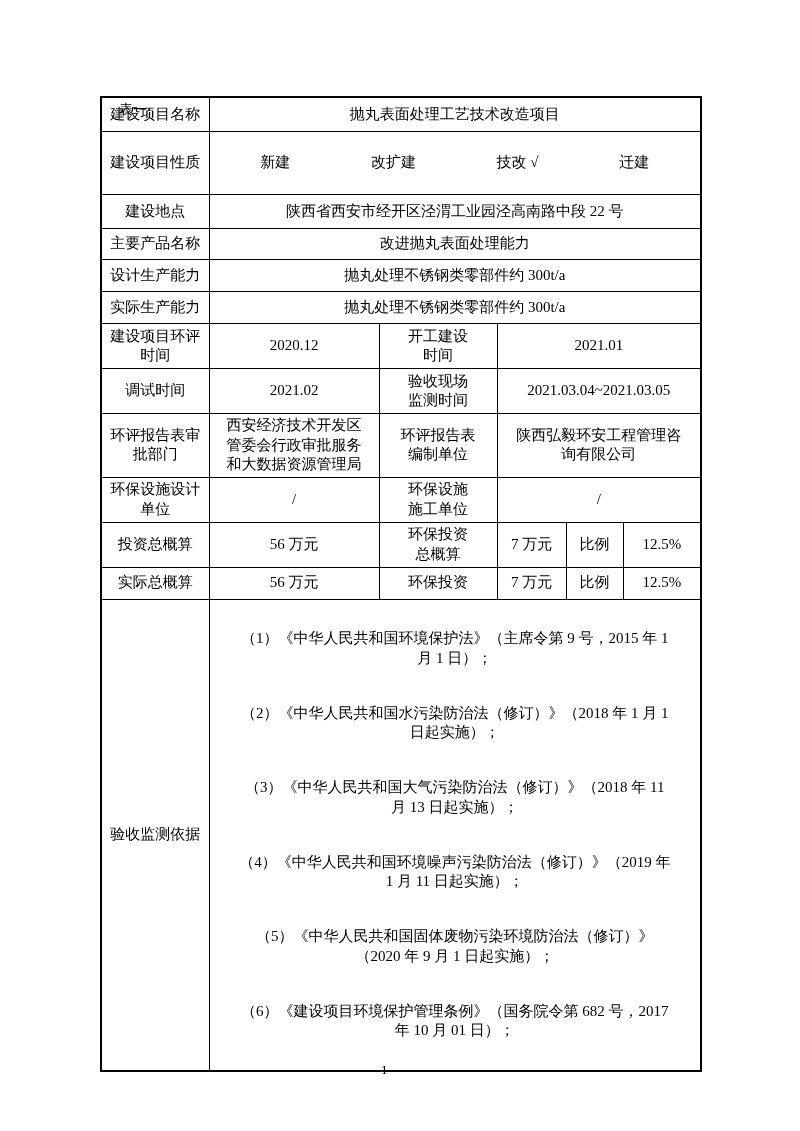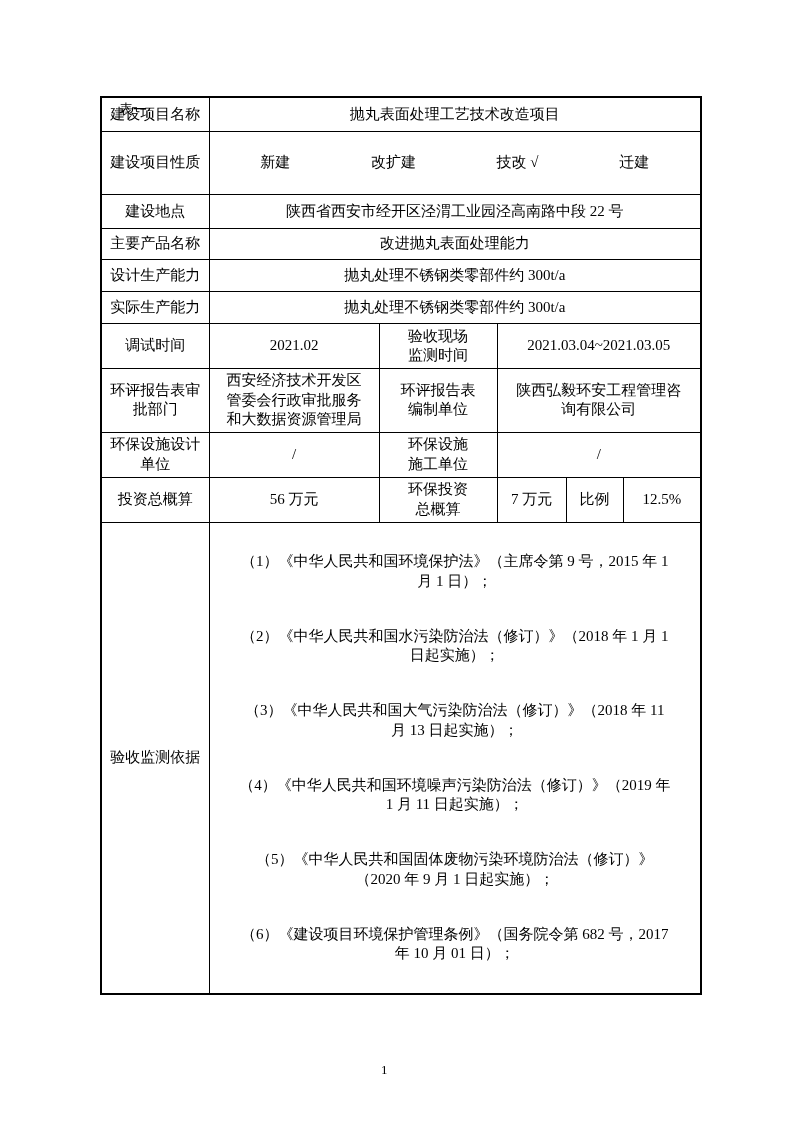--- a/index.html
+++ b/index.html
@@ -84,6 +84,14 @@
     <td colspan="5">抛丸处理不锈钢类零部件约 300t/a</td>
   </tr>
   <tr style="height:45px">
+    <td class="lbl">建设项目环评
+时间</td>
+    <td>2020.12</td>
+    <td class="lbl">开工建设
+时间</td>
+    <td colspan="3">2021.01</td>
+  </tr>
+  <tr style="height:45px">
     <td class="lbl">调试时间</td>
     <td>2021.02</td>
     <td class="lbl">验收现场

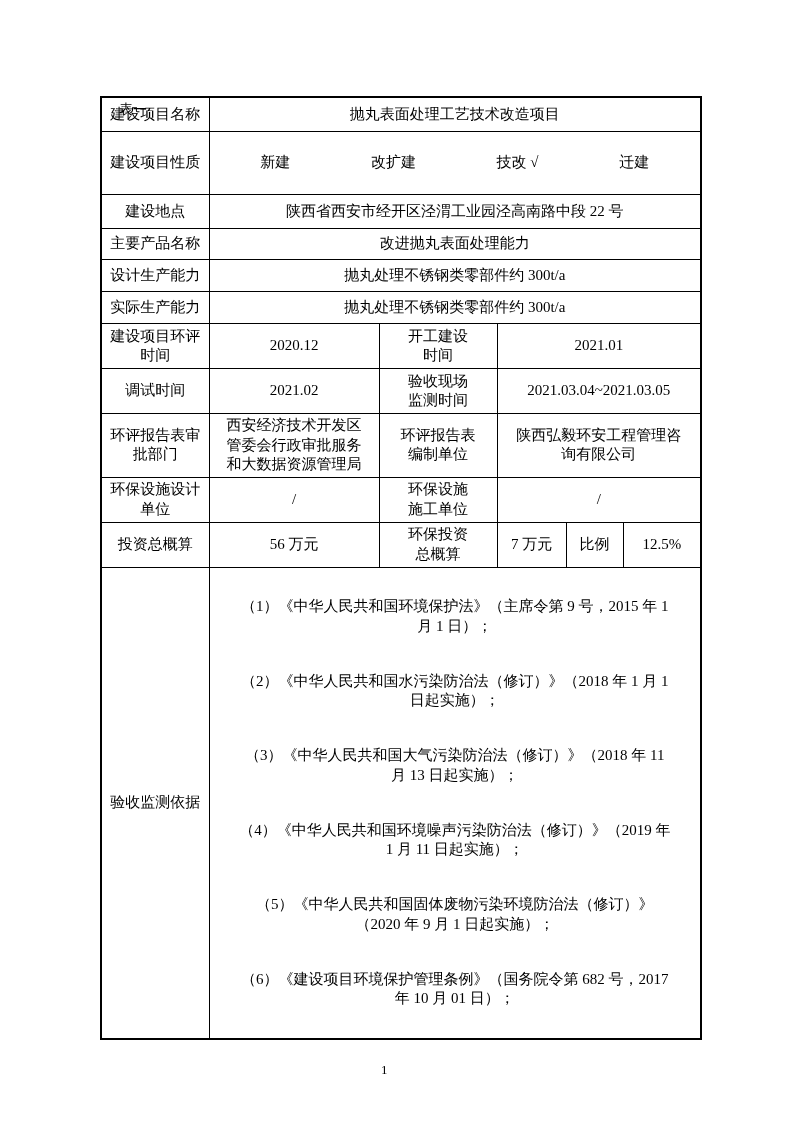--- a/index.html
+++ b/index.html
@@ -126,6 +126,14 @@
     <td>比例</td>
     <td>12.5%</td>
   </tr>
+  <tr style="height:32px">
+    <td class="lbl">实际总概算</td>
+    <td>56 万元</td>
+    <td class="lbl">环保投资</td>
+    <td>7 万元</td>
+    <td>比例</td>
+    <td>12.5%</td>
+  </tr>
   <tr style="height:405px">
     <td class="lbl">验收监测依据</td>
     <td colspan="5" class="laws">

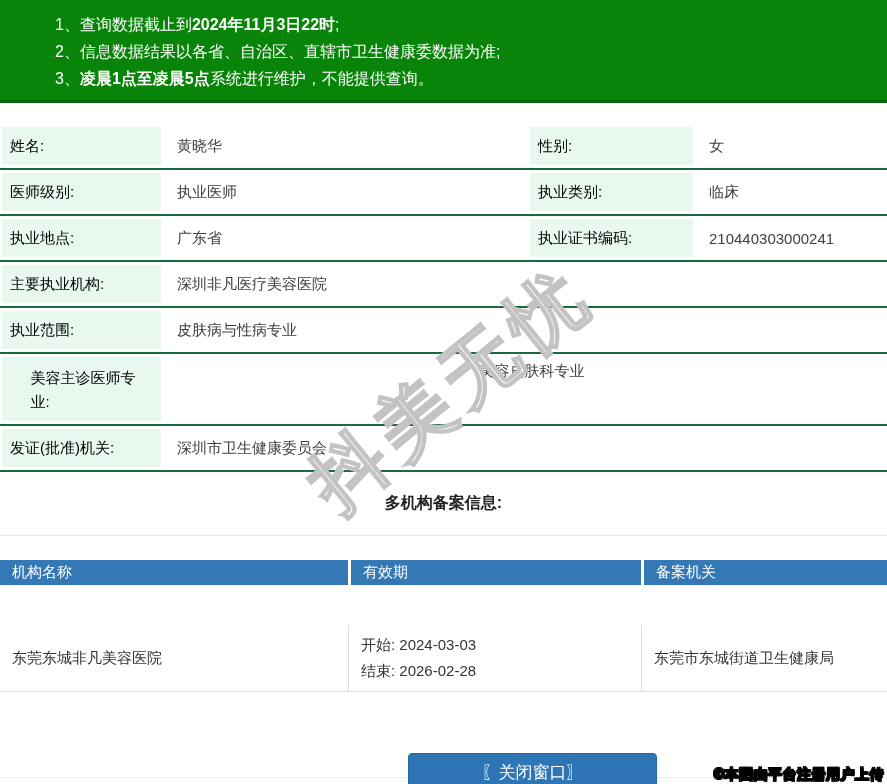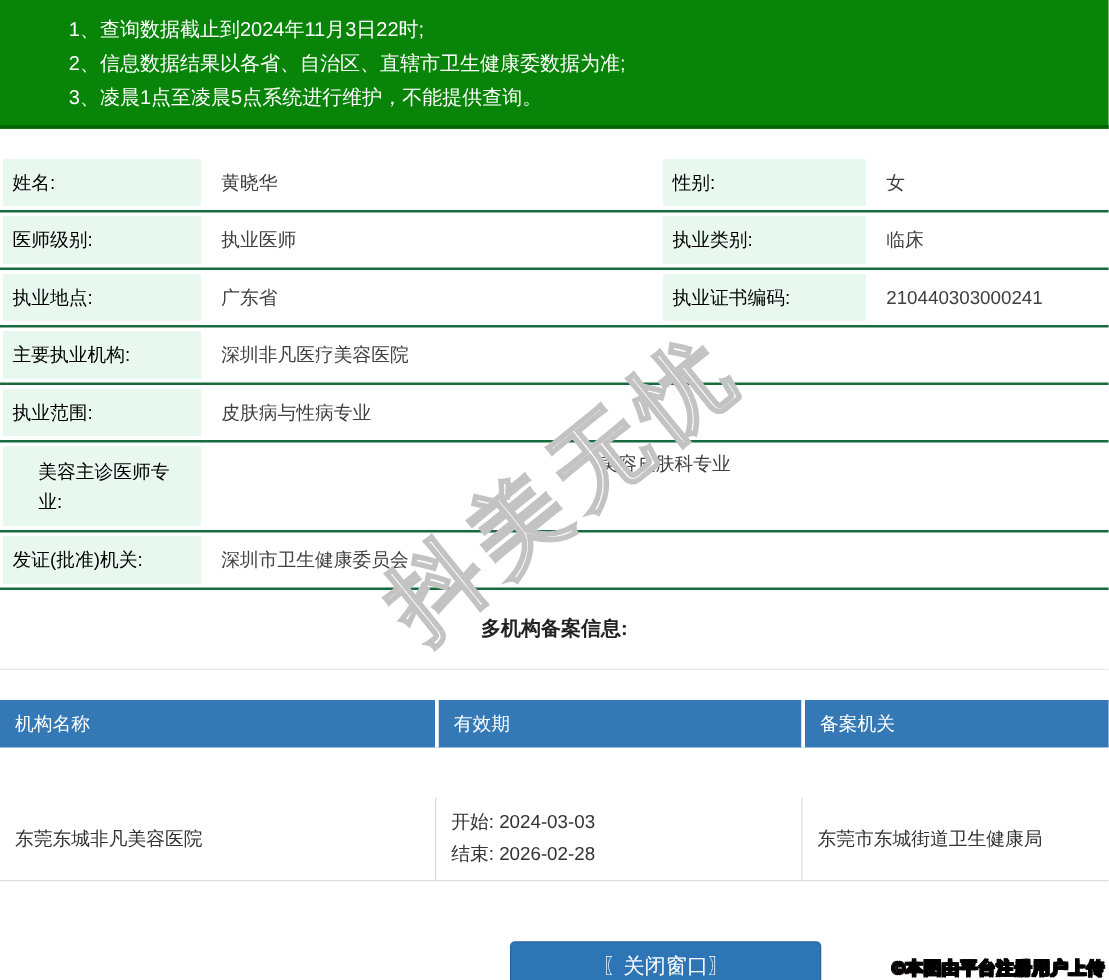--- a/index.html
+++ b/index.html
@@ -10,7 +10,7 @@
   
   .notice { background:#088408; border-bottom:3px solid #056605; padding:11px 0 9px 55px; height:103px; }
   .notice .line { color:#fff; font-size:16px; line-height:27px; white-space:nowrap; }
-  .notice b { font-weight:normal; }
+  .notice b { font-weight:bold; }
 
   
   .info { margin-top:21px; }

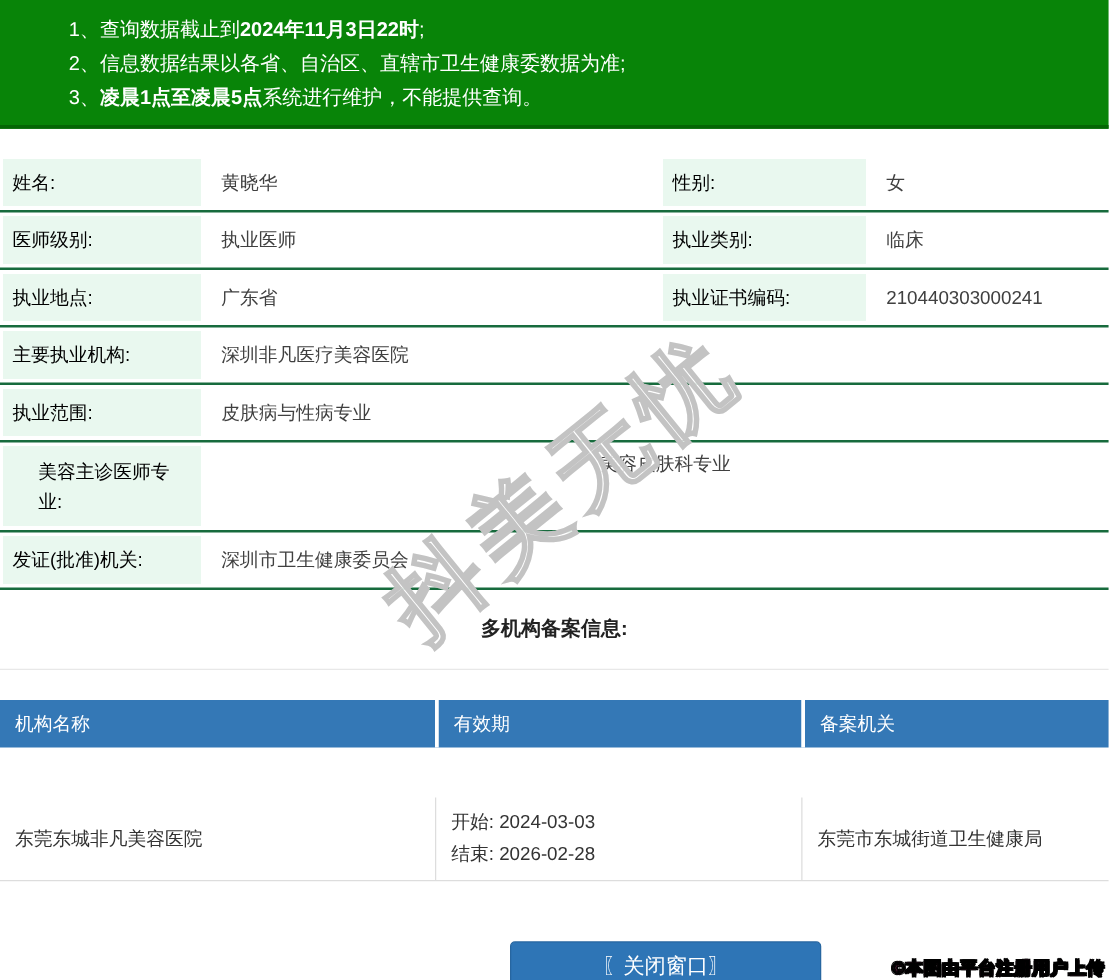--- a/index.html
+++ b/index.html
@@ -32,7 +32,7 @@
   .sec-head .t { font-weight:bold; font-size:16px; color:#222; }
 
   .ftable { margin-top:24px; }
-  .fhead { display:grid; grid-template-columns:348px 293px 1fr; background:#3478b6; height:38px; }
+  .fhead { display:grid; grid-template-columns:348px 293px 1fr; background:#3478b6; height:25px; }
   .fhead .hc { color:#fff; display:flex; align-items:center; padding-left:12px; font-size:15px; }
   .fhead .hc + .hc { border-left:3px solid #fff; }
   .frow { display:grid; grid-template-columns:348px 293px 1fr; min-height:67px;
.....
Copy from the line with "-32,7 +32,7 @@" to the final line of the records, inclusive, and add nothing else.

@@ -32,7 +32,7 @@
   .sec-head .t { font-weight:bold; font-size:16px; color:#222; }
 
   .ftable { margin-top:24px; }
-  .fhead { display:grid; grid-template-columns:348px 293px 1fr; background:#3478b6; height:38px; }
+  .fhead { display:grid; grid-template-columns:348px 293px 1fr; background:#3478b6; height:25px; }
   .fhead .hc { color:#fff; display:flex; align-items:center; padding-left:12px; font-size:15px; }
   .fhead .hc + .hc { border-left:3px solid #fff; }
   .frow { display:grid; grid-template-columns:348px 293px 1fr; min-height:67px;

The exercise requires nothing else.